The balancer is a big counterweight that dampens the vibrations in the mechanical workings of an internal combustion engine. It probably went a little off kilter when I swapped the camshaft, and eventually it manifested itself as a wicked shimmy. See this photograph? The balancer is that thingy that looks like a wheel on the end of the crankshaft. Without the balancer, centered perfectly on the crankshaft, the engine will tear itself apart. With the balancer in place, the engine will run smoothly.
At the time my car’s motor broke, I was wrestling with my practice of Christianity. I knew that up to this time in my life, Christ definitely had not been the center of my existence. I had pushed him way out on the periphery. Of course, by doing that, the big counterweight that should have been my center was removed. Thus all the other moving parts in my life were vying for the central position. As a result, I was running as rough as my Mustang motor had been with the broken balancer. So this idea popped into my gearhead–Joe Sixpack mind: Christ is our harmonic balancer.

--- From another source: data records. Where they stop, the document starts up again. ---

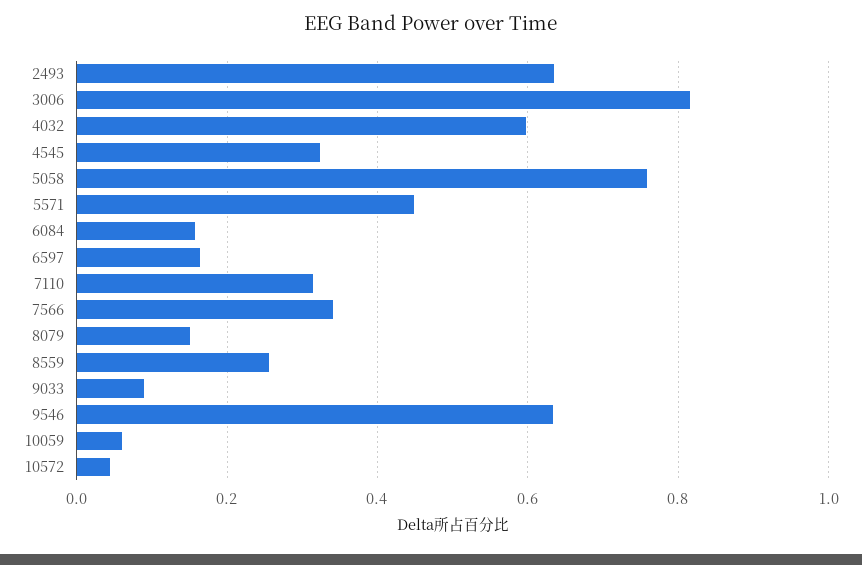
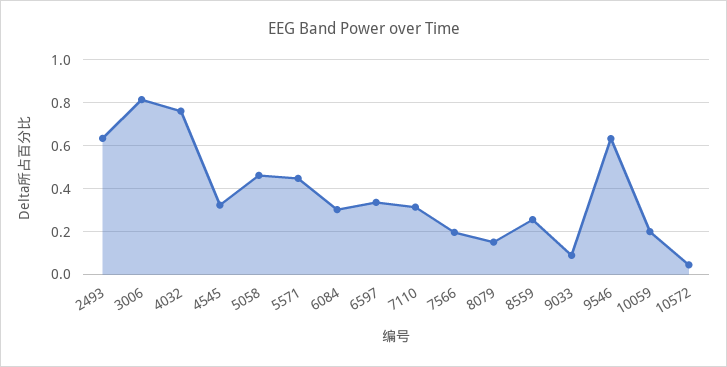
4032: 0.6 -> 0.75
5058: 0.76 -> 0.45
6084: 0.16 -> 0.3
6597: 0.16 -> 0.35
7566: 0.34 -> 0.2
10059: 0.06 -> 0.2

The idea of having Christ at our center isn’t mine, it is God’s. And this handy little diagram isn’t my idea either. But until the motor in my Mustang broke, I didn’t really “get” the ramifications of not having Christ as the center. This incident with the harmonic balancer was when theory and practical application came together for me. It is why I understand that putting sports, or anything else for that matter, at the center of your life instead of Christ will lead to oblivion.